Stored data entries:
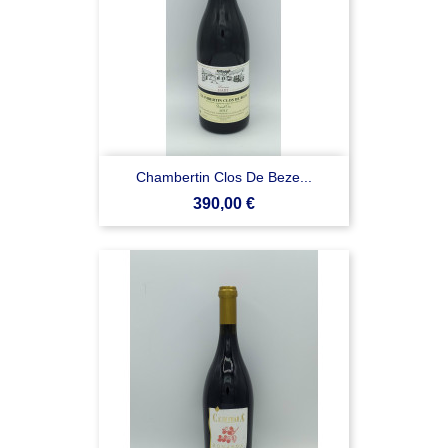
Chambertin Clos De Beze...
Prezzo
390,00 €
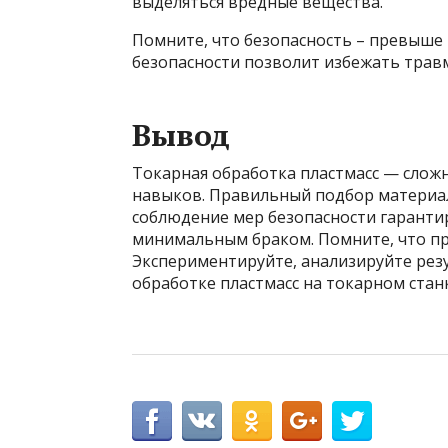
выделяться вредные вещества.
Помните, что безопасность – превыше 
безопасности позволит избежать трав
Вывод
Токарная обработка пластмасс — слож
навыков. Правильный подбор материал
соблюдение мер безопасности гаранти
минимальным браком. Помните, что пр
Экспериментируйте, анализируйте резу
обработке пластмасс на токарном станк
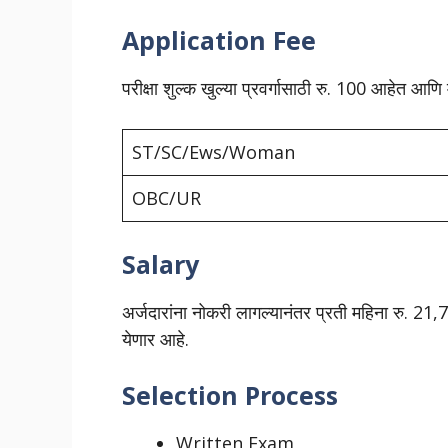
Application Fee
परीक्षा शुल्क खुल्या प्रवर्गासाठी रु. 100 आहेत आण
ST/SC/Ews/Woman
OBC/UR
Salary
अर्जदारांना नोकरी लागल्यानंतर प्रती महिना रु. 21,70
येणार आहे.
Selection Process
Written Exam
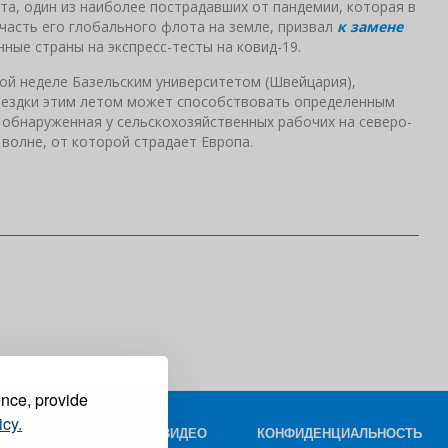
та, один из наиболее пострадавших от пандемии, которая в
часть его глобального флота на земле, призвал
к замене
ные страны на экспресс-тесты на ковид-19.
той неделе Базельским университетом (Швейцария),
поездки этим летом может способствовать определенным
 обнаруженная у сельскохозяйственных рабочих на северо-
волне, от которой страдает Европа.
ence, provide
icy.
КОНТАКТ
ФОТО И ВИДЕО
КОНФИДЕНЦИАЛЬНОСТЬ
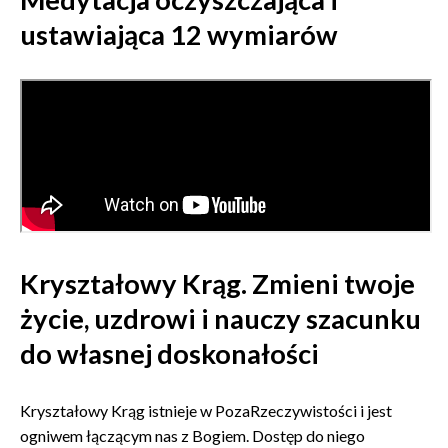
ustawiająca 12 wymiarów
Kryształowy Krąg. Zmieni twoje
życie, uzdrowi i nauczy szacunku
do własnej doskonałości
Kryształowy Krąg istnieje w PozaRzeczywistości i jest
ogniwem łączącym nas z Bogiem. Dostęp do niego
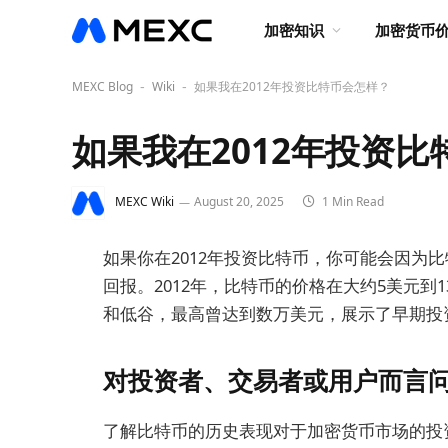
加密知识
加密货币
MEXC Blog
Wiki
如果我在2012年投资比特币会怎样？
-
-
如果我在2012年投资
MEXC Wiki
August 20, 2025
1 Min Read
如果你在2012年投资比特币，你可能会因为
回报。2012年，比特币的价格在大约5美元到
和低谷，最高曾达到数万美元，展示了早期投
对投资者、交易者或用户而言
了解比特币的历史表现对于加密货币市场的投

Work required:
Locate every line above that contains the string "Kryształowy", and copy each of those lines in full.

Answer for this exercise:
Kryształowy Krąg. Zmieni twoje
Kryształowy Krąg istnieje w PozaRzeczywistości i jest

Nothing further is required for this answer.